One of Starscream's fans made a sad, abortive click and started to whistle in its struggle to dump the heat he was suddenly generating all over again. He wasn't receiving any errors, but his knees felt abruptly like they were made of aluminium scrap and were, traitorously, about to unhinge completely on him.
And still Megatron leaned in closer.
His was an enormous, dark shadow, and it streamed huge and terrible over Starscream's frame. The clunky, ungraceful sounds of the mechanisms working under his plating were strangely hypnotic, and for a second all reasonable thoughts fell into the background and all the considerable power of Starscream's frontal processing unit could generate nothing but a heady, dizzying fantasy of that huge, thunderously loud body working hard over him, pinning him beneath its enormous bulk, all shadow and hard mechanical noise and waves of heat and static -
"See that one is, Starscream," Megatron said finally. He had a harsh voice, and he was leaning in so closely that the vibration of his vocal components could be picked up, however distantly, by the fine sensors of Starscream's wings. They twitched. One of them hit the wall with a soft clack, and then stayed right on softly rattling there when he shuddered helplessly. The Victory's walls seemed icy against his hot, hot plating.

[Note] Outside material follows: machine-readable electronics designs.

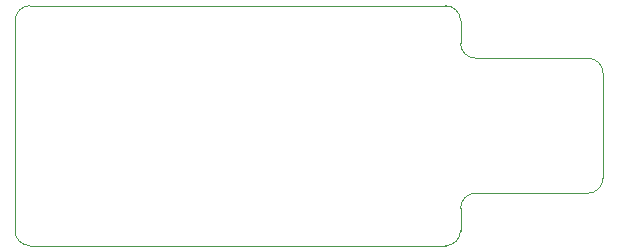
<source format=gbr>
G04 #@! TF.GenerationSoftware,KiCad,Pcbnew,5.1.6-c6e7f7d~86~ubuntu20.04.1*
G04 #@! TF.CreationDate,2020-07-10T15:34:56+05:00*
G04 #@! TF.ProjectId,Main,4d61696e-2e6b-4696-9361-645f70636258,rev?*
G04 #@! TF.SameCoordinates,Original*
G04 #@! TF.FileFunction,Profile,NP*
%FSLAX46Y46*%
G04 Gerber Fmt 4.6, Leading zero omitted, Abs format (unit mm)*
G04 Created by KiCad (PCBNEW 5.1.6-c6e7f7d~86~ubuntu20.04.1) date 2020-07-10 15:34:56*
%MOMM*%
%LPD*%
G01*
G04 APERTURE LIST*
G04 #@! TA.AperFunction,Profile*
%ADD10C,0.050000*%
G04 #@! TD*
G04 APERTURE END LIST*
D10*
X175895000Y-95885000D02*
G75*
G02*
X174625000Y-94615000I0J1270000D01*
G01*
X174625000Y-108585000D02*
G75*
G02*
X175895000Y-107315000I1270000J0D01*
G01*
X185420000Y-95885000D02*
G75*
G02*
X186690000Y-97155000I0J-1270000D01*
G01*
X186690000Y-106045000D02*
G75*
G02*
X185420000Y-107315000I-1270000J0D01*
G01*
X174625000Y-108585000D02*
X174625000Y-110490000D01*
X174625000Y-92710000D02*
X174625000Y-94615000D01*
X185420000Y-107315000D02*
X175895000Y-107315000D01*
X186690000Y-97155000D02*
X186690000Y-106045000D01*
X175895000Y-95885000D02*
X185420000Y-95885000D01*
X173355000Y-91440000D02*
G75*
G02*
X174625000Y-92710000I0J-1270000D01*
G01*
X174625000Y-110490000D02*
G75*
G02*
X173355000Y-111760000I-1270000J0D01*
G01*
X138176000Y-111760000D02*
G75*
G02*
X136906000Y-110490000I0J1270000D01*
G01*
X136906000Y-92710000D02*
G75*
G02*
X138176000Y-91440000I1270000J0D01*
G01*
X173355000Y-91440000D02*
X138176000Y-91440000D01*
X138176000Y-111760000D02*
X173355000Y-111760000D01*
X136906000Y-92710000D02*
X136906000Y-110490000D01*
M02*

</source>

Megatron withdrew, turning heavily on his heel to leave. The thunder of his footsteps shook the floors.
Starscream was smart enough to remain absolutely silent until Megatron was far enough away to put him out of casual swiping range. Then he reset his voice with a click and drawled, with exquisite sarcasm, "Of course, o mighty Megatron."
If Megatron heard his sneering, and he must have, he didn't turn to acknowledge it.
Starscream flexed his fingers. His own equipment throbbed insistently. Primed for use, it demanded something, crackling and craving below his laser core, unsettling his entire power distribution system.
Spitefully, Starscream kicked the subroutines controlling those systems out and reset the whole mess by choking the power supply for five astroseconds. It was sufficient to cease all function for a single thump of his fuel pump.
He regretted it the moment he released his stranglehold on the power flow and let his systems start up again. Being all hot and revved up had been an inconvenient but pleasant ache. Now he had to discard the resulting errors in batches and scowl through the twitching hypersensitive pain of the predictable core dump that followed such an ugly systems reset.
At least he was cooling rapidly now. He resettled his wings at a more comfortable angle.
"Unbelievable," he muttered into the echoing silence that remained.
In about two minutes when his brain cools off, Starscream is going to start wondering if you can mess with the power flow of an interface adaptor and "accidentally" kill someone. Just. Hypothetically.